__INSTRUCTIONS TO FOLLOW__:
Each line of the entries, from the first to the line containing "UMP pour, 17: 7 -> 6", is to be transcribed exactly as it stands; include no other lines.

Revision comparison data

########################################

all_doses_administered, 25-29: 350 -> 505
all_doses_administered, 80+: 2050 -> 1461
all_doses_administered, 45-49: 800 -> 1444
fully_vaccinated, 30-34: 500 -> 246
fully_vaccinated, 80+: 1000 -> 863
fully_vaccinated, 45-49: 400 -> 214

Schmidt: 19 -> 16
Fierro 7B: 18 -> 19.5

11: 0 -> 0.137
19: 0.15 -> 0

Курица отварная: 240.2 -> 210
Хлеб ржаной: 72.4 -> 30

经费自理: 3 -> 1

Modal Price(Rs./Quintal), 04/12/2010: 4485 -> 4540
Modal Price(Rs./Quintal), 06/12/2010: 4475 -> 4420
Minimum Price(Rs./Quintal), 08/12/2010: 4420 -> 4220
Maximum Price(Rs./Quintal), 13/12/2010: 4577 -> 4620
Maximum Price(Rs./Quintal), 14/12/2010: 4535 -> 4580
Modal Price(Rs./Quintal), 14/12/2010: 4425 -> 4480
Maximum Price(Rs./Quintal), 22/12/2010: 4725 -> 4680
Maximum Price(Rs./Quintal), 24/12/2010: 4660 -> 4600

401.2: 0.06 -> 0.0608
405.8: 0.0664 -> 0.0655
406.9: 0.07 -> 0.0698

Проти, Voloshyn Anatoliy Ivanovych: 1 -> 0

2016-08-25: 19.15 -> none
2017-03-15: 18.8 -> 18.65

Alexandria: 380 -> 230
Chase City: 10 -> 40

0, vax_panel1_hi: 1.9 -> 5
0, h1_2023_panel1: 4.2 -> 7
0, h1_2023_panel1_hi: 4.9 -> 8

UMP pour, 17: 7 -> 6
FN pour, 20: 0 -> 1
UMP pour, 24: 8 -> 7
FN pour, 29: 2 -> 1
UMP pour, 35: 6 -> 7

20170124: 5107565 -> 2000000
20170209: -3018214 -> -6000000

########################################

__RESULT BELOW__:
all_doses_administered, 25-29: 350 -> 505
all_doses_administered, 80+: 2050 -> 1461
all_doses_administered, 45-49: 800 -> 1444
fully_vaccinated, 30-34: 500 -> 246
fully_vaccinated, 80+: 1000 -> 863
fully_vaccinated, 45-49: 400 -> 214

Schmidt: 19 -> 16
Fierro 7B: 18 -> 19.5

11: 0 -> 0.137
19: 0.15 -> 0

Курица отварная: 240.2 -> 210
Хлеб ржаной: 72.4 -> 30

经费自理: 3 -> 1

Modal Price(Rs./Quintal), 04/12/2010: 4485 -> 4540
Modal Price(Rs./Quintal), 06/12/2010: 4475 -> 4420
Minimum Price(Rs./Quintal), 08/12/2010: 4420 -> 4220
Maximum Price(Rs./Quintal), 13/12/2010: 4577 -> 4620
Maximum Price(Rs./Quintal), 14/12/2010: 4535 -> 4580
Modal Price(Rs./Quintal), 14/12/2010: 4425 -> 4480
Maximum Price(Rs./Quintal), 22/12/2010: 4725 -> 4680
Maximum Price(Rs./Quintal), 24/12/2010: 4660 -> 4600

401.2: 0.06 -> 0.0608
405.8: 0.0664 -> 0.0655
406.9: 0.07 -> 0.0698

Проти, Voloshyn Anatoliy Ivanovych: 1 -> 0

2016-08-25: 19.15 -> none
2017-03-15: 18.8 -> 18.65

Alexandria: 380 -> 230
Chase City: 10 -> 40

0, vax_panel1_hi: 1.9 -> 5
0, h1_2023_panel1: 4.2 -> 7
0, h1_2023_panel1_hi: 4.9 -> 8

UMP pour, 17: 7 -> 6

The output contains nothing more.